| Data for this task |
[Start of Attachment]

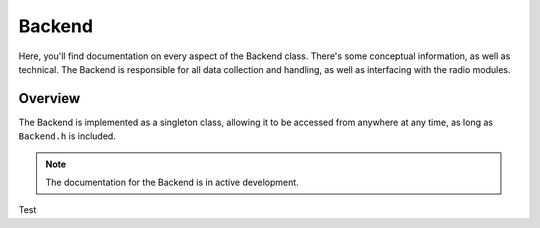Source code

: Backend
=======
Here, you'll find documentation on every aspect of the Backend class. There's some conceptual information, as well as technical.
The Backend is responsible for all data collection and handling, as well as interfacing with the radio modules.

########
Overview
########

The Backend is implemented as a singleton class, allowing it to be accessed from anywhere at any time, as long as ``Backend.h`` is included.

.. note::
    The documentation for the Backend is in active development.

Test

[End of Attachment]

| Exercise objective |
For the records above, give every line again exactly and skip the pictures.

| Task response |
Source code

: Backend
=======
Here, you'll find documentation on every aspect of the Backend class. There's some conceptual information, as well as technical.
The Backend is responsible for all data collection and handling, as well as interfacing with the radio modules.

########
Overview
########

The Backend is implemented as a singleton class, allowing it to be accessed from anywhere at any time, as long as ``Backend.h`` is included.

.. note::
    The documentation for the Backend is in active development.

Test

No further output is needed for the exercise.